Valeria del Campo

The Many Faces of Graphene as Protection Barrier. Performance under Microbial Corrosion and Ni Allergy Conditions

In this work we present a study on the performance of CVD (chemical vapor deposition) graphene coatings grown and transferred on Ni as protection barriers under two scenarios that lead to unwanted metal ion release, microbial corrosion and allergy test conditions. These phenomena have a strong impact in different fields considering nickel (or its alloys) is one of the most widely used metals in industrial and consumer products. Microbial corrosion costs represent fractions of national gross product in different developed countries, whereas Ni allergy is one of the most prevalent allergic conditions in the western world, affecting around 10% of the population. We found that grown graphene coatings act as a protective membrane in biological environments that decreases microbial corrosion of Ni and reduces release of Ni2+ ions (source of Ni allergic contact hypersensitivity) when in contact with sweat. This performance seems not to be connected to the strong orbital hybridization that Ni and graphene interface present, indicating electron transfer might not be playing a main role in the robust response of this nanostructured system. The observed protection from biological environment can be understood in terms of graphene impermeability to transfer Ni2+ ions, which is enhanced for few layers of graphene grown on Ni. We expect our work will provide a new route for application of graphene as a protection coating for metals in biological environments, where current strategies have shown short-term efficiency and have raised health concerns.

Electrical Percolation and Aging of Gold Films

Electric transport in ultrathin metallic films can be either “percolative” or “conductive” depending on the links between the islands that constitute the film. Once the formation of long-range connections is established within the film, the overlayer reaches the so-called percolation threshold. This work describes a quantitative study of the electrical resistance of Au films, as a function of coverage. Film resistance displays a universal scaling law dependence with a critical exponent of 1.9 before percolation, which changes to 1.5 after percolation. These values are between the theoretical predictions for the evolution of growth as 2D or 3D systems. Results also indicate deposition parameters have a defining role in the evolution of the resistance during fabrication. A rise in pressure or deposition rate results in a lowering of the thicknesses at which percolation occurs. A decrease in the substrate temperature modified the typical resistance behavior of the Volmer–Weber growth mode to a trend of 2D growth mode. Finally, results describing the effect of film’s aging on the electrical resistance are presented. Aging is responsible for an important reduction in the film resistance after percolation, a process mainly mediated by material diffusion.

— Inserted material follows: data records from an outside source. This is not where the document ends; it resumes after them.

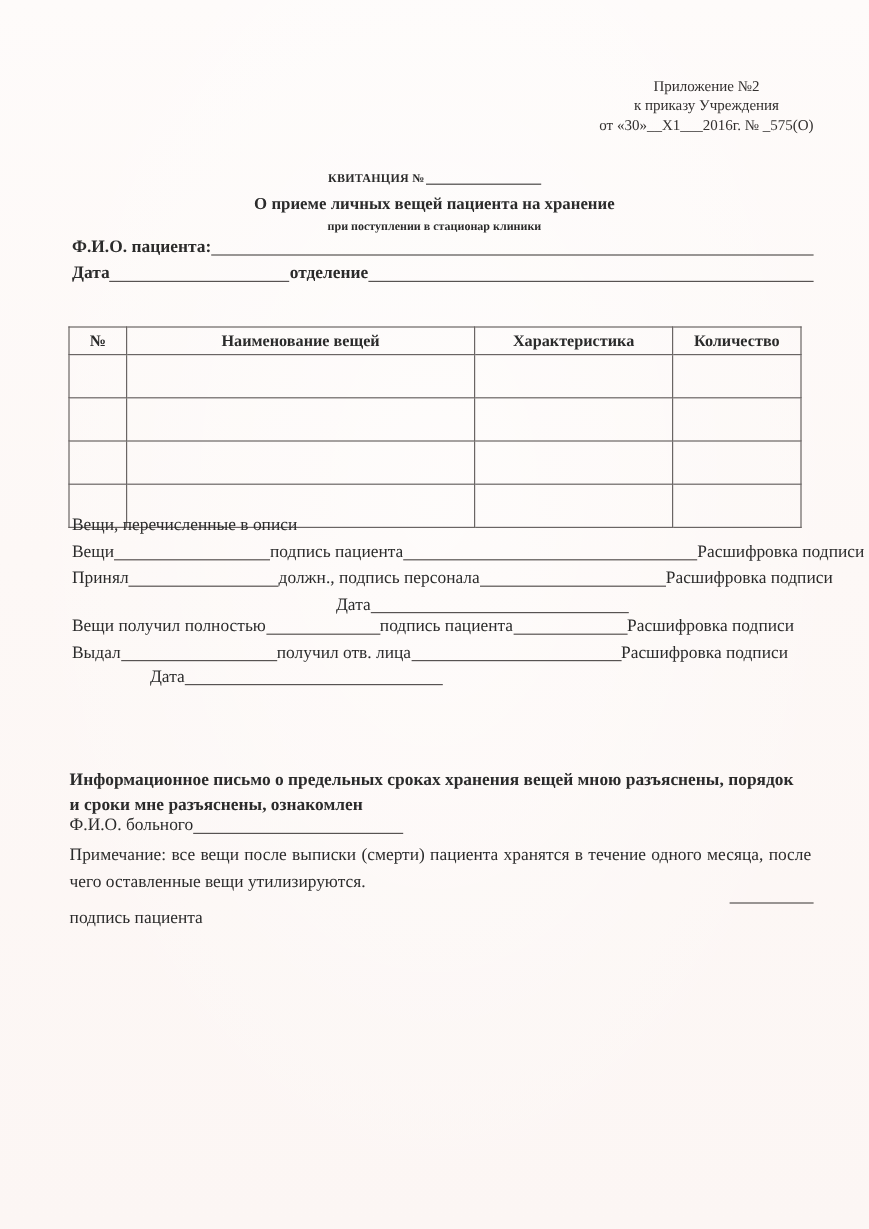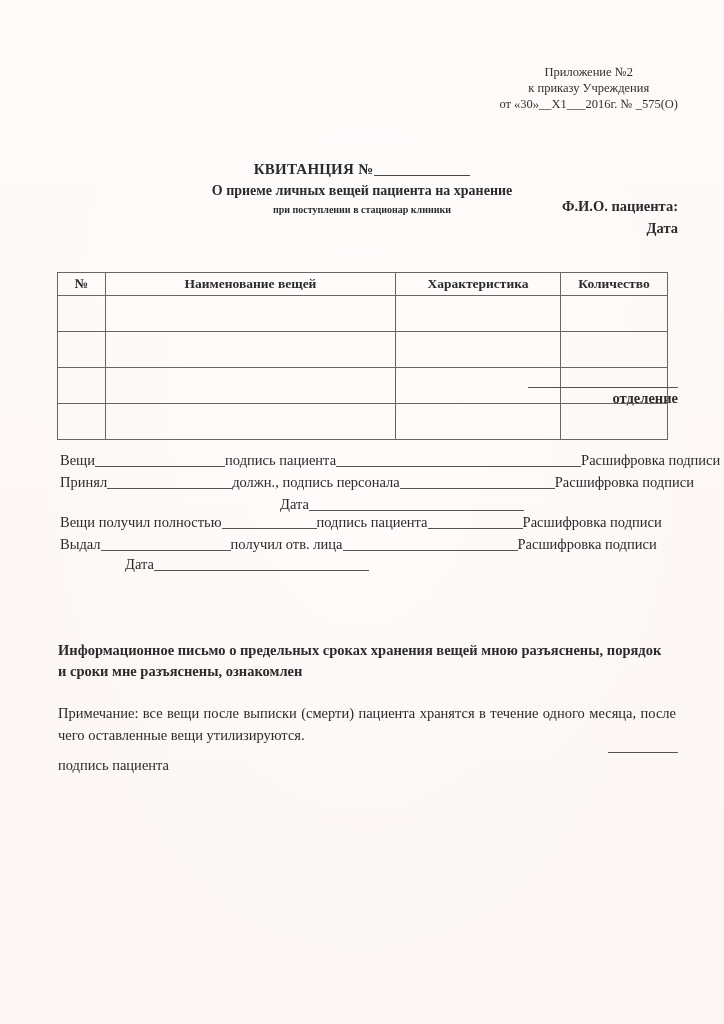--- a/index.html
+++ b/index.html
@@ -55,10 +55,9 @@
   }
   .title-main {
     font-weight: bold;
-    font-size: 15px;
+    font-size: 10px;
     letter-spacing: 0.2px;
     line-height: 19px;
-    margin-top: 20px;
   }
   .title-main .blank-line {
     display: inline-block;

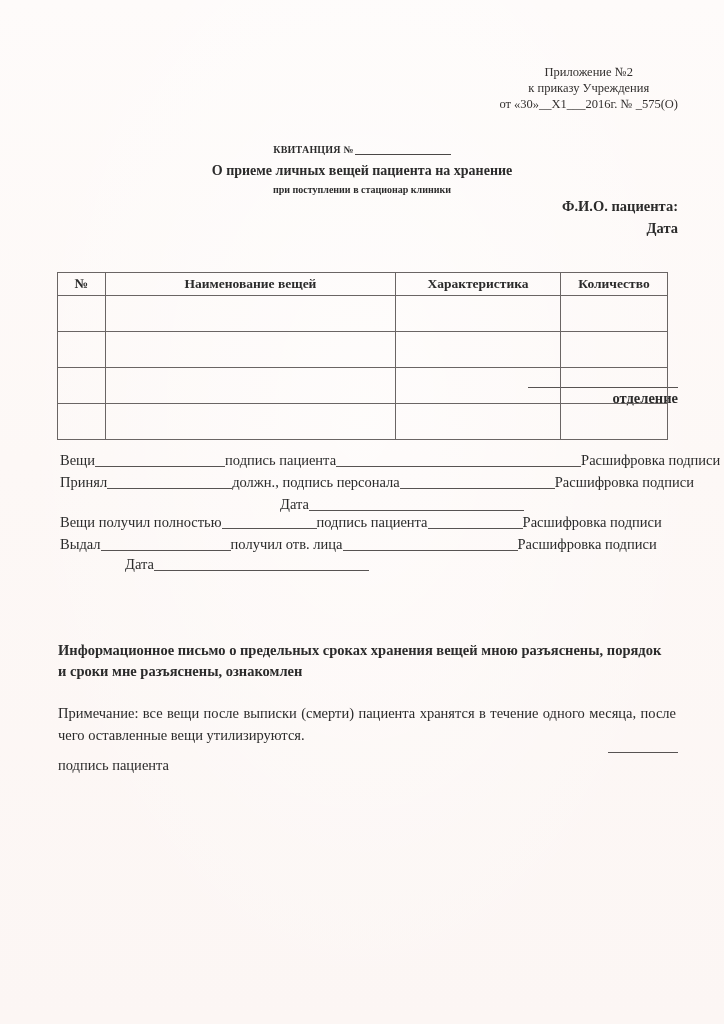--- a/index.html
+++ b/index.html
@@ -87,7 +87,6 @@
     display: flex;
     align-items: flex-end;
     white-space: nowrap;
-    flex-direction: column;
   }
   .field-row.fio  { top: 198px; }
   .field-row.data { top: 220px; }

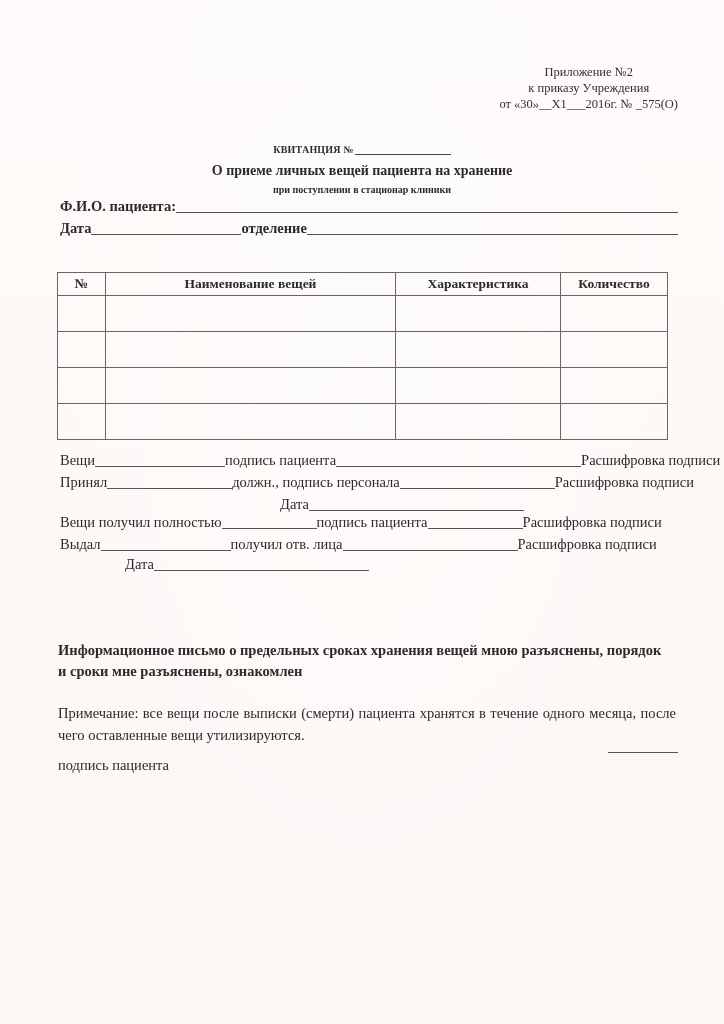--- a/index.html
+++ b/index.html
@@ -281,6 +281,9 @@
     </tbody>
   </table>
 
+  <div class="sig sig-1">
+    <span class="txt">Вещи,  перечисленные в описи</span>
+  </div>
 
   <div class="sig sig-2">
     <span class="txt">Вещи</span>

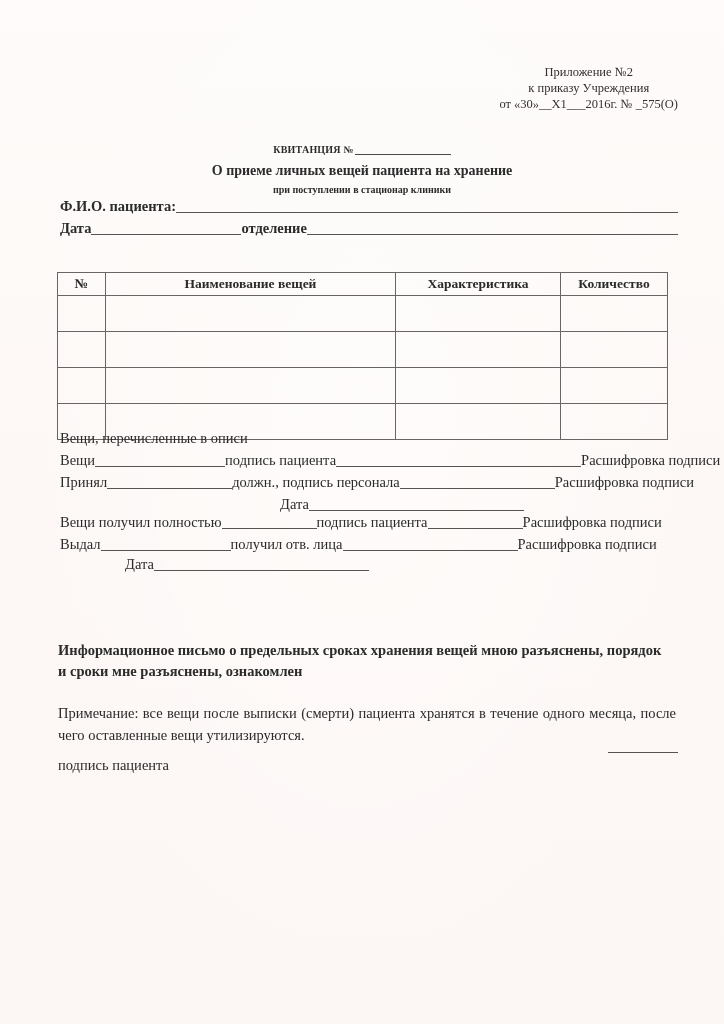--- a/index.html
+++ b/index.html
@@ -336,6 +336,10 @@
     </div>
   </div>
 
+  <div class="fio-bolnogo">
+    <span>Ф.И.О. больного</span>
+    <span class="rule w175"></span>
+  </div>
 
   <div class="remark">Примечание: все вещи после выписки (смерти) пациента хранятся в течение одного месяца, после чего оставленные вещи утилизируются.</div>
 

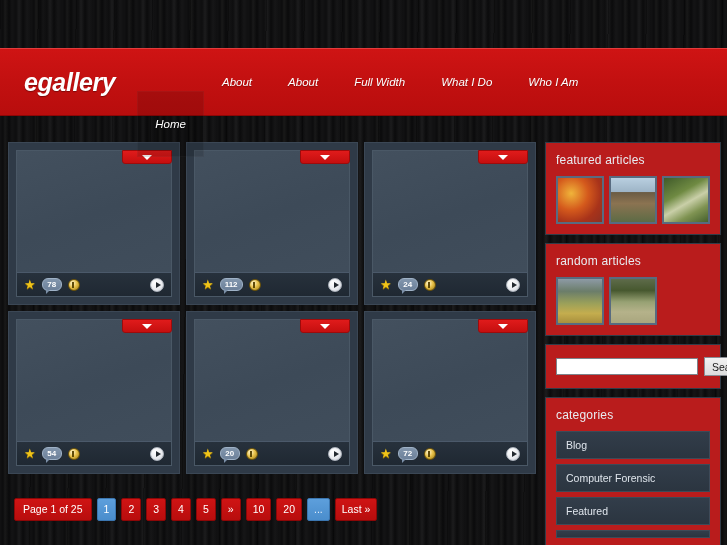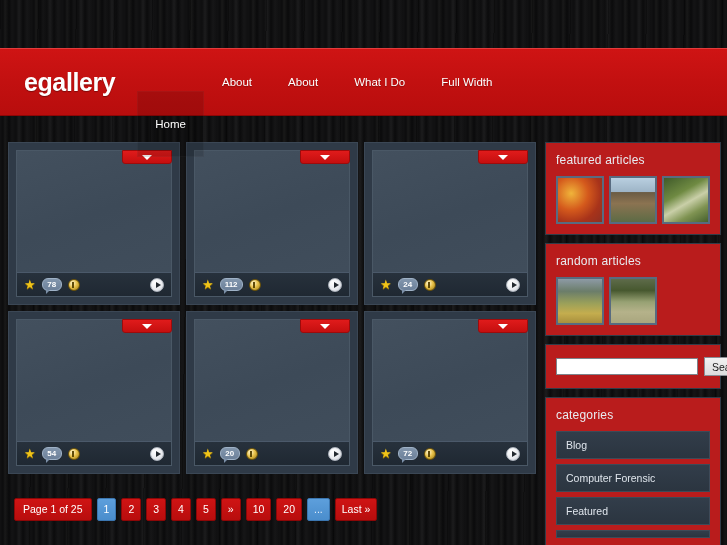--- a/index.html
+++ b/index.html
@@ -36,6 +36,7 @@
     border-bottom:1px solid #8d0707;
     display:flex; align-items:center;
     z-index:5;
+    font-style:italic;
   }
   .logo{
     color:#fff; font-size:25px; font-weight:bold; letter-spacing:-.4px;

Unoccupied interface and molecular states in thiols and dithiols monolayers

The electronic structure of self-assembled monolayers (SAMs) formed by thiols of different lengths and dithiol molecules bound to Au(111) has been characterized. Inverse photoemission spectroscopy (IPES) and density functional theory have been used to describe the molecule/Au substrate system. All molecular layers display a clear signal in the IPES data at the edge of the lowest unoccupied system orbital (LUSO), roughly 3 eV above the Fermi level. There is also evidence, in both the experimental data and the calculation, of a finite density of states just below the LUSO edge, which has been recognized as localized at the Au-substrate interface. Regardless of the molecular lengths and in addition to this induced density of interface states, an apparent antibonding Au-S state has been identified in the IPES data for both molecular systems. The main difference between the electronic structures of thiol and dithiol SAMs is a shift in the energy of the antibonding state.